How to remove a damaged file

Patrick O'Callaghan pocallaghan at gmail.com
Wed Apr 23 16:56:03 UTC 2008


On Wed, 2008-04-23 at 12:37 -0400, Todd Denniston wrote:
> Anne Wilson wrote, On 04/23/2008 11:31 AM:
> > On Wednesday 23 April 2008 15:58, Todd Denniston wrote:
> >> Is it a SanDisk??? I ask because they have some weird junk on their sticks
> >> that you need to use MS to remove and it alternately looks like a partition
> >> or a second disk when you plug it in.
> >>
> >> DON'T delete the partitions until after removing the tool!
> >>
> > No, it's a DaneElec
> > 
> >> "Can I remove U3 technology from my USB drive?"
> >> http://www.sandisk.com/Retail/Default.aspx?CatID=1450#Q13
> >> or "U3 Launchpad Removal Tool"
> >> http://www.sandisk.com/Retail/Default.aspx?CatID=1415
> >>
> >> As for just reformatting the partition that is there I would suggest three
> >> things: 1) read `man mkdosfs`
> >> 2) consider just doing a raw RW badblocks run against the device... 
> > 
> > How do you do that?
> 
> man badblocks
> badblocks -v -w -s /dev/devicepartition
> 
> though, with ext3 I would almost suggest go ahead and format (using the 
> read-write badblocks test in the format, see below) and then look at the count 
> using
> 'dumpe2fs -b /dev/devicepartition'
> of course, look at the man page first.
> 
> > 
> >> if it 
> >> comes up with a lot, you may want to just "<plonk>" the thing in the
> >> circular file. (after hitting it with a hammer a few times. :)
> > 
> > It might come to that :-)
> > 
> >> 3) because you have IO problems and a big disk
> >> mkdosfs -c -F 32 -v /dev/devicepartition
> >>
> > For this one I'd rather have an ext3 partition, if I can't recover it.
> > 
> 
> then I suggest more along the lines of:
> mke2fs -v -c -c -j -L AnneWilsonPendrive  /dev/devicepartition
> 
> '-c -c' -- Check the device for bad blocks before creating the file system. 
> using a  slower,  read-write test instead of a fast read-only test.

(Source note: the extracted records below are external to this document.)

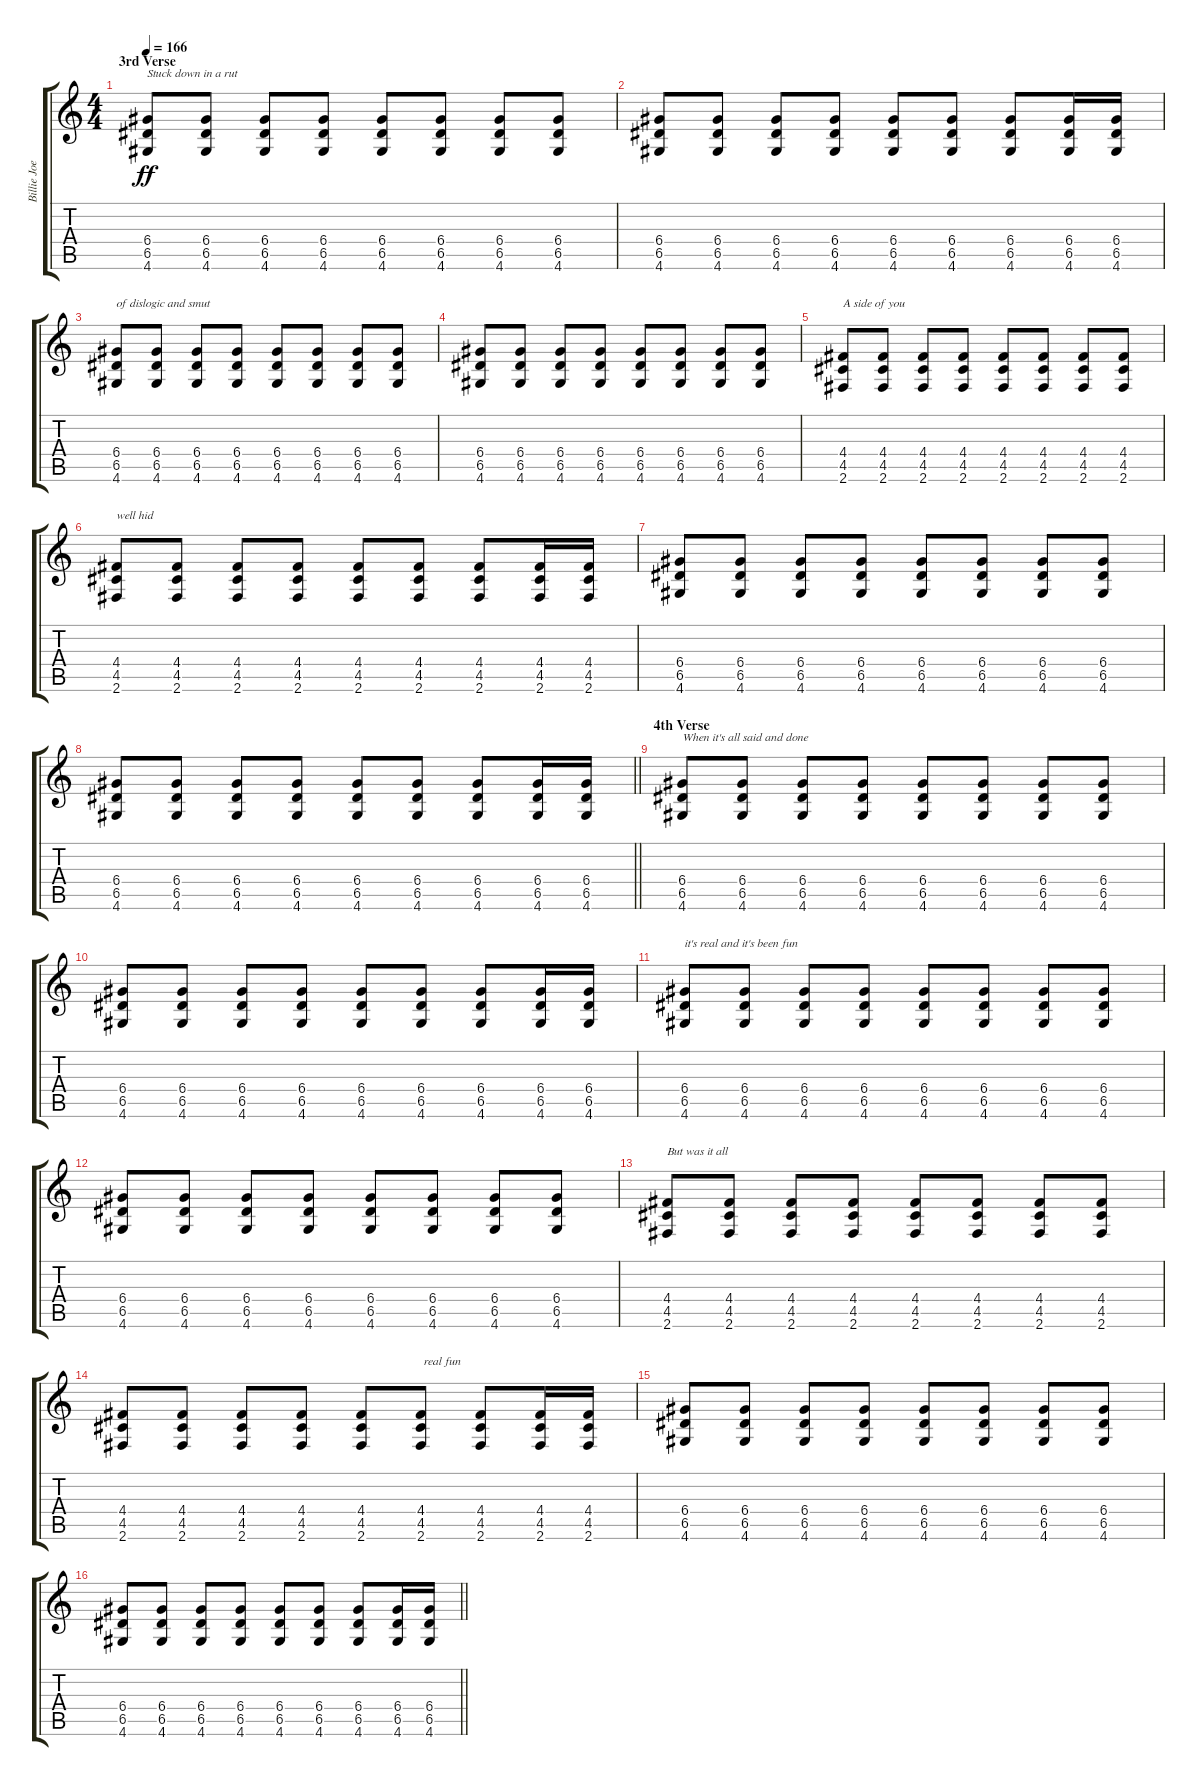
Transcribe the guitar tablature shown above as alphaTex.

\track ("Billie Joe Armstrong (Guitar)" "Billie Joe") {instrument acousticguitarnylon}
\staff {score tabs}
\tuning (E4 B3 G3 D3 A2 E2) {hide}
\ts (4 4)
\section ("" "3rd Verse")
\tempo 166
\clef g2
\ks c
(6.4 6.5 4.6).8{txt "Stuck down in a rut " dy ff} (6.4 6.5 4.6).8 (6.4 6.5 4.6).8 (6.4 6.5 4.6).8 (6.4 6.5 4.6).8 (6.4 6.5 4.6).8 (6.4 6.5 4.6).8 (6.4 6.5 4.6).8 |
(6.4 6.5 4.6).8 (6.4 6.5 4.6).8 (6.4 6.5 4.6).8 (6.4 6.5 4.6).8 (6.4 6.5 4.6).8 (6.4 6.5 4.6).8 (6.4 6.5 4.6).8 (6.4 6.5 4.6).16 (6.4 6.5 4.6).16 |
(6.4 6.5 4.6).8{txt "of dislogic and smut"} (6.4 6.5 4.6).8 (6.4 6.5 4.6).8 (6.4 6.5 4.6).8 (6.4 6.5 4.6).8 (6.4 6.5 4.6).8 (6.4 6.5 4.6).8 (6.4 6.5 4.6).8 |
(6.4 6.5 4.6).8 (6.4 6.5 4.6).8 (6.4 6.5 4.6).8 (6.4 6.5 4.6).8 (6.4 6.5 4.6).8 (6.4 6.5 4.6).8 (6.4 6.5 4.6).8 (6.4 6.5 4.6).8 |
(4.4 4.5 2.6).8{txt "A side of you"} (4.4 4.5 2.6).8 (4.4 4.5 2.6).8 (4.4 4.5 2.6).8 (4.4 4.5 2.6).8 (4.4 4.5 2.6).8 (4.4 4.5 2.6).8 (4.4 4.5 2.6).8 |
(4.4 4.5 2.6).8{txt "well hid"} (4.4 4.5 2.6).8 (4.4 4.5 2.6).8 (4.4 4.5 2.6).8 (4.4 4.5 2.6).8 (4.4 4.5 2.6).8 (4.4 4.5 2.6).8 (4.4 4.5 2.6).16 (4.4 4.5 2.6).16 |
(6.4 6.5 4.6).8 (6.4 6.5 4.6).8 (6.4 6.5 4.6).8 (6.4 6.5 4.6).8 (6.4 6.5 4.6).8 (6.4 6.5 4.6).8 (6.4 6.5 4.6).8 (6.4 6.5 4.6).8 |
\barLineRight lightlight
(6.4 6.5 4.6).8 (6.4 6.5 4.6).8 (6.4 6.5 4.6).8 (6.4 6.5 4.6).8 (6.4 6.5 4.6).8 (6.4 6.5 4.6).8 (6.4 6.5 4.6).8 (6.4 6.5 4.6).16 (6.4 6.5 4.6).16 |
\section ("" "4th Verse")
(6.4 6.5 4.6).8{txt "When it's all said and done"} (6.4 6.5 4.6).8 (6.4 6.5 4.6).8 (6.4 6.5 4.6).8 (6.4 6.5 4.6).8 (6.4 6.5 4.6).8 (6.4 6.5 4.6).8 (6.4 6.5 4.6).8 |
(6.4 6.5 4.6).8 (6.4 6.5 4.6).8 (6.4 6.5 4.6).8 (6.4 6.5 4.6).8 (6.4 6.5 4.6).8 (6.4 6.5 4.6).8 (6.4 6.5 4.6).8 (6.4 6.5 4.6).16 (6.4 6.5 4.6).16 |
(6.4 6.5 4.6).8{txt "it's real and it's been fun"} (6.4 6.5 4.6).8 (6.4 6.5 4.6).8 (6.4 6.5 4.6).8 (6.4 6.5 4.6).8 (6.4 6.5 4.6).8 (6.4 6.5 4.6).8 (6.4 6.5 4.6).8 |
(6.4 6.5 4.6).8 (6.4 6.5 4.6).8 (6.4 6.5 4.6).8 (6.4 6.5 4.6).8 (6.4 6.5 4.6).8 (6.4 6.5 4.6).8 (6.4 6.5 4.6).8 (6.4 6.5 4.6).8 |
(4.4 4.5 2.6).8{txt "But was it all"} (4.4 4.5 2.6).8 (4.4 4.5 2.6).8 (4.4 4.5 2.6).8 (4.4 4.5 2.6).8 (4.4 4.5 2.6).8 (4.4 4.5 2.6).8 (4.4 4.5 2.6).8 |
(4.4 4.5 2.6).8 (4.4 4.5 2.6).8 (4.4 4.5 2.6).8 (4.4 4.5 2.6).8 (4.4 4.5 2.6).8 (4.4 4.5 2.6).8{txt " real fun"} (4.4 4.5 2.6).8 (4.4 4.5 2.6).16 (4.4 4.5 2.6).16 |
(6.4 6.5 4.6).8 (6.4 6.5 4.6).8 (6.4 6.5 4.6).8 (6.4 6.5 4.6).8 (6.4 6.5 4.6).8 (6.4 6.5 4.6).8 (6.4 6.5 4.6).8 (6.4 6.5 4.6).8 |
\barLineRight lightlight
(6.4 6.5 4.6).8 (6.4 6.5 4.6).8 (6.4 6.5 4.6).8 (6.4 6.5 4.6).8 (6.4 6.5 4.6).8 (6.4 6.5 4.6).8 (6.4 6.5 4.6).8 (6.4 6.5 4.6).16 (6.4 6.5 4.6).16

If the pendrive really has bad blocks, I'd trash it. Bad blocks on a
disk are one thing (e.g. local magnetization defect) but on a memory
stick it means there's an electronics problem and it's going to bite
sometime down the line.

Flash memory is not infinitely rewriteable and will start to fail the
more you use it. Is this an old or much-used pendrive by any chance?

Of course we're assuming the I/O error in this case is actually caused
by a physical defect, which is by no means definite.